課題 1: ストレイテナーのライブ評で、ライブの定番曲として挙げられている曲名は何か。
課題 2: ストレイテナーのライブ評を、最後の文の後から書き継ぎなさい。

19時を少し回ったころ、場内暗転とともに割れんばかりの大歓声に迎えられながら一人ずつゆっくりとメンバーが登場。シンペイの図太いリズムに促されるように、大山のギターが乗り、ひなっちのベースがうなり出す。一つひとつの音がすごくクリアで力みなく自然に鳴っていて、今いかに4人が何にも縛られることなく、自由に音を鳴らしているかがよく分かる。前半から驚くほどにアッパーなナンバーを畳みかけて、フロアはもう錯乱状態だ。

ストレイテナーがアルバムを出すたびに思うのは、これまでをきちんと踏襲しながらも、全く次元の違う作品を作っているということ。同じバンドが作ってるとは思えないほどの進化っぷりに毎回驚かされるのだけど、今回の『CREATURES』はその極みだった。だからこそ、旧曲との流れをどういうふうに見せてくれるのだろうと思ったのだけど、びっくりすることに旧曲のライブでの進化が半端なかったのだ。ライブの定番曲“TRAVELING GARGOYLE”は、駆け抜けるような爽快感に加えてどこまでも広がっていくような壮大さを兼ね備えていて、きちんと今の4人だから鳴らせるサウンドになっていたし、他にも『CREATURES』が生み出したバリエーションの広さが、旧曲のアレンジにしっかり生きていてアルバムの楽曲と同じ高さのレベルで響いていたのだ。

表示情報:
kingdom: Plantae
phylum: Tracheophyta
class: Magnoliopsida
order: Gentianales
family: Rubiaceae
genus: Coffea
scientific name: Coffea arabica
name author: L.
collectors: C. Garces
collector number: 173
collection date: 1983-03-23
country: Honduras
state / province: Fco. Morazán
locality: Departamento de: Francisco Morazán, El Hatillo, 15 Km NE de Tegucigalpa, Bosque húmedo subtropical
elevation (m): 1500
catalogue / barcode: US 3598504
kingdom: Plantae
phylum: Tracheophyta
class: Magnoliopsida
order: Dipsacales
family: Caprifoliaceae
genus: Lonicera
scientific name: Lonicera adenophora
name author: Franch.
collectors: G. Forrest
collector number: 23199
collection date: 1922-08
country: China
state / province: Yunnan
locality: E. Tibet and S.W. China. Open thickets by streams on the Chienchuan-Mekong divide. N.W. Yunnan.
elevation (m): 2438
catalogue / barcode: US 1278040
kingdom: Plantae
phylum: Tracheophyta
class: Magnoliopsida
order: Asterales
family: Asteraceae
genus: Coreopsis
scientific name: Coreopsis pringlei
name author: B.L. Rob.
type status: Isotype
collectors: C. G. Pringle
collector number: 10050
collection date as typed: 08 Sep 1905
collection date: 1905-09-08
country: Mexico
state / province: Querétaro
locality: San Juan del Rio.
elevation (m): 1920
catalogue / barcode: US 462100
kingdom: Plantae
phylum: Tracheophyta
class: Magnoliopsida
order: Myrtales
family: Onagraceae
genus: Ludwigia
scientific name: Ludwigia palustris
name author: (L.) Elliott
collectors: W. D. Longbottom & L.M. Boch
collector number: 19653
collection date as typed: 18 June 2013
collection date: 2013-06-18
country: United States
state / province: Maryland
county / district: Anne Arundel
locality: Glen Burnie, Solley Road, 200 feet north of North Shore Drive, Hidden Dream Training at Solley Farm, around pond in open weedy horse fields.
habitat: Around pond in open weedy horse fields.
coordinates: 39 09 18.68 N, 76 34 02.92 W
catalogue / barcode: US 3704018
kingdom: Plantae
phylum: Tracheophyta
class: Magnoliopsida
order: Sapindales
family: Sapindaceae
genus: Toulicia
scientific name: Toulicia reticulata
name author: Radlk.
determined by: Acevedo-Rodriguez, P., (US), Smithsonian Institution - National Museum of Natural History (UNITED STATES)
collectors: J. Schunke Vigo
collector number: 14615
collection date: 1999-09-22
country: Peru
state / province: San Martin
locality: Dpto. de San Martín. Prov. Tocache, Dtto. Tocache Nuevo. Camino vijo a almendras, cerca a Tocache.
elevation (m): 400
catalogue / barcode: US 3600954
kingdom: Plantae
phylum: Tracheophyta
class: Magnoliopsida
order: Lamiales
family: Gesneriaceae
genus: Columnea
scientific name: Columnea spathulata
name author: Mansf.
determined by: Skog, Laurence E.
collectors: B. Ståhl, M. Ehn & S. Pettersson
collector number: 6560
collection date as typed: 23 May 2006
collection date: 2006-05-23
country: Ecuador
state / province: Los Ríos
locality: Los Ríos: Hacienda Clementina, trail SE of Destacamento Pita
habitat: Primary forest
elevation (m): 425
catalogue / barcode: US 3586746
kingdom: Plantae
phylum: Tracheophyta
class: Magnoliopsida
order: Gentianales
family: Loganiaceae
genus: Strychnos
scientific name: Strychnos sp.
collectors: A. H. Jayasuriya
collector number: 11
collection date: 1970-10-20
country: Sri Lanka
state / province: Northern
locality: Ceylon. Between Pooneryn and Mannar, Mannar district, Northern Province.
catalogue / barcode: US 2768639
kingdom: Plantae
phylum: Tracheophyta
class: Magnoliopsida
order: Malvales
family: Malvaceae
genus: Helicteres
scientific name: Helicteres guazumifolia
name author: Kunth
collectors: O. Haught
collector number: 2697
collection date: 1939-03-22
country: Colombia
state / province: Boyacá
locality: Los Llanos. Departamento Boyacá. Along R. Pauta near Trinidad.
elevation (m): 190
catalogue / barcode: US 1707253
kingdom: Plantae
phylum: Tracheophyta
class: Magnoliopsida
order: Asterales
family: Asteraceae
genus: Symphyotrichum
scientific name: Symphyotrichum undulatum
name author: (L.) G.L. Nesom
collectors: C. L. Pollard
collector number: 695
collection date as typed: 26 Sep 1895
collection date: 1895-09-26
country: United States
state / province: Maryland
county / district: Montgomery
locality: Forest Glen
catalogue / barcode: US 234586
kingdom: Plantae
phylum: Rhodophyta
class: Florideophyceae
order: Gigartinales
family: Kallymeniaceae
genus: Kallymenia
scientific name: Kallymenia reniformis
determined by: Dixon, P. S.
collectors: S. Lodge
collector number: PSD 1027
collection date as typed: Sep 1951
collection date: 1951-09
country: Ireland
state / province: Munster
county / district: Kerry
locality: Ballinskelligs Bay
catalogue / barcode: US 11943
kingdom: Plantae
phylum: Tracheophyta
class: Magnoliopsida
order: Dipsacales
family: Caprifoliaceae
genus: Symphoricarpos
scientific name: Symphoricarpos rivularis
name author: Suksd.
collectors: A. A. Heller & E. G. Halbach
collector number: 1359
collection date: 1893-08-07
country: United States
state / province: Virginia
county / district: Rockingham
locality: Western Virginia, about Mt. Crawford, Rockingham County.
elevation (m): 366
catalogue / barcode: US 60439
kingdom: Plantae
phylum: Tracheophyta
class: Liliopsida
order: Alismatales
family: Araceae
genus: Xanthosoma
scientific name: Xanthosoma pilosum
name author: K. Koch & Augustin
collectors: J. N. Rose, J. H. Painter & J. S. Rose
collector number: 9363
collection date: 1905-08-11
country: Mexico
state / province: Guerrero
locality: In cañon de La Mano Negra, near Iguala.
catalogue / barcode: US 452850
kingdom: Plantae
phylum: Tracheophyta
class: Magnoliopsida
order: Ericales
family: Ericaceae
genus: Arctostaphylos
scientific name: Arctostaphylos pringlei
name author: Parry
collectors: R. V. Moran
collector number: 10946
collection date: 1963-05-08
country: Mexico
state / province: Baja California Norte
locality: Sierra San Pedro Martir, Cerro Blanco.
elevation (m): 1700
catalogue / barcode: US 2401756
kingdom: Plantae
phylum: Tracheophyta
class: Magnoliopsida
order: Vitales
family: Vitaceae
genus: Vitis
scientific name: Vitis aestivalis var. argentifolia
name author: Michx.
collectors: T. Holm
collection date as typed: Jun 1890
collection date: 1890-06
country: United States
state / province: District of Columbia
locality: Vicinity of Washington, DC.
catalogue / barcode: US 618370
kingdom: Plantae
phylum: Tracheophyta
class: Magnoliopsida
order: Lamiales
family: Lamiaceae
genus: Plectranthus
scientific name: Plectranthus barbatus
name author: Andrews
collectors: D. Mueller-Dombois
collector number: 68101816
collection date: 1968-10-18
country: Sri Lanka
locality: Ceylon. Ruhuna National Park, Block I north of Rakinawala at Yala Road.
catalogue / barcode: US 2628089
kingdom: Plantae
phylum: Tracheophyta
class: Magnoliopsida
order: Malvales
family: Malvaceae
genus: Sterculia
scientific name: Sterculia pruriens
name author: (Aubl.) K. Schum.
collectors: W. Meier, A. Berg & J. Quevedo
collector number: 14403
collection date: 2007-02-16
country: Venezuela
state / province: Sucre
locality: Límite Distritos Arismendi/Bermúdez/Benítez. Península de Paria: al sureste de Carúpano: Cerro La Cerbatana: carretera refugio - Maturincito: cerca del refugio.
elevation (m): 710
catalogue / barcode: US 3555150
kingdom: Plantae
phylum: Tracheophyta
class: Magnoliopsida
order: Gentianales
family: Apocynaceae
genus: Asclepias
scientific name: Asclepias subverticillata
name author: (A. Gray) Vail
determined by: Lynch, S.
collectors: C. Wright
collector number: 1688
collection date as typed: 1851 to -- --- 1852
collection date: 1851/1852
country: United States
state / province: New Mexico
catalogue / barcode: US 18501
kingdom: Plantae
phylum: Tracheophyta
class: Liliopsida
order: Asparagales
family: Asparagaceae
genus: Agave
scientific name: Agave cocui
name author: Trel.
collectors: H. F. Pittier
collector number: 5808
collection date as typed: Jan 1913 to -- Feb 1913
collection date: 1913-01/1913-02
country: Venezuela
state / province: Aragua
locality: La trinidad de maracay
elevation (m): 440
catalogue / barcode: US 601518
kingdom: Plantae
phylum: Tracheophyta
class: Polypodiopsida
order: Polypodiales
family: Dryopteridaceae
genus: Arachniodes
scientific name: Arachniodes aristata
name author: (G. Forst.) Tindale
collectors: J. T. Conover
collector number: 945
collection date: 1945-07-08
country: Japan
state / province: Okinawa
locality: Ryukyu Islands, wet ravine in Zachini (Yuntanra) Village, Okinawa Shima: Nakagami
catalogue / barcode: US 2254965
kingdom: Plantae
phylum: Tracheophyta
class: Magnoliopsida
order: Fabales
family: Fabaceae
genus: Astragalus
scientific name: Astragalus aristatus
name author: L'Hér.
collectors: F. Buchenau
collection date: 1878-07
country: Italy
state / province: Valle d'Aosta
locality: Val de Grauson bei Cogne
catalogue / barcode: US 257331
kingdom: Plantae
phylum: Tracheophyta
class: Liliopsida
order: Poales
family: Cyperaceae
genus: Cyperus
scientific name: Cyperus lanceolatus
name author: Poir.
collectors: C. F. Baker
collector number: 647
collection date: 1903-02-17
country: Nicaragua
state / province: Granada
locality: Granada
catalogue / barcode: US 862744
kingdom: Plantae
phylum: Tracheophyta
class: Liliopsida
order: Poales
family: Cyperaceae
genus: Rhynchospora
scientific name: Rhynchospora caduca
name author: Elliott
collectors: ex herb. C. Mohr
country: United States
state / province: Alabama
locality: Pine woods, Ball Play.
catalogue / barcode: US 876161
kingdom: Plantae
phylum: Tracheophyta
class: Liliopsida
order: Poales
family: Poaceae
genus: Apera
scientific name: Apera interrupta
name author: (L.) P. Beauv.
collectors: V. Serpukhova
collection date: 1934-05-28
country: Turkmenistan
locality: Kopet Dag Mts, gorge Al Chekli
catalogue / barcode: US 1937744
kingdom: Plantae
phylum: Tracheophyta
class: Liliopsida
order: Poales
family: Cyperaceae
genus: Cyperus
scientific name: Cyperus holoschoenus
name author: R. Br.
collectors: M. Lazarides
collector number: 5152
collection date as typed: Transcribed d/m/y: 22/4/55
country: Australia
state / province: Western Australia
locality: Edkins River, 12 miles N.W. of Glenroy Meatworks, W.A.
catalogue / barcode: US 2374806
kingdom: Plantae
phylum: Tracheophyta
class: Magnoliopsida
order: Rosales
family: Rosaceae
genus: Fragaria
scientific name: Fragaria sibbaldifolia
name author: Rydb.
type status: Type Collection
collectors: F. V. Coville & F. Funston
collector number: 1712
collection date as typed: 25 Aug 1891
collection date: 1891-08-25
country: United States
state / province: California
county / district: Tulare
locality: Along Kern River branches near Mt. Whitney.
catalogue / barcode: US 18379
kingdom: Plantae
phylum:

解答 1: “TRAVELING GARGOYLE”である。

解答 2:
そして、言うまでもなく『CREATURES』の楽曲は、今の4人が肩肘はらずに自由に鳴らしているものだからなのか、オーディエンスも要所要所で声を上げてみたり、身体を揺らしながら自由に楽しんでいるようだった。「好きに楽しんでください」というホリエの一言から、アルバムのオープニングを飾る“OWL”で始まった後半ブロックのゆったりとした心地よさは、たぶん今までのストレイテナーにはなかった要素かもしれない。ホリエの歌には色がついたような鮮やかさがあったし、軽快に小躍りするような大山のギターフレーズも、ひなっちの本領を発揮したベースラインも、それらを纏め上げるシンペイのタイトなリズムも、全部が全部これまでのテナーでは見たことのない新しい手法。自由に出せばそれだけで最高なものが成立するという今のテナーだからこそ生み出せた昂揚感だ。

まだツアー初日なので、セットリストなど詳細を伝えることができないのだけど、アンコールで披露していた『CREATURES』収録の曲の時に会場中に鳴り響いた手拍子の一体感が、ツアー初日の成功を祝うような祝祭ムードに満ちていた。こういうハッピー感も実は今までのテナーにはなかったかもしれない。アルバム『CREATURES』によって、タイトルのごとく血の通った生き物のようにいろんな表情を手にいれたストレイテナー。ツアーファイナルを迎える6月には一体どんな表情を見せてくれるのか本当に楽しみで仕方がない。(阿部英理子)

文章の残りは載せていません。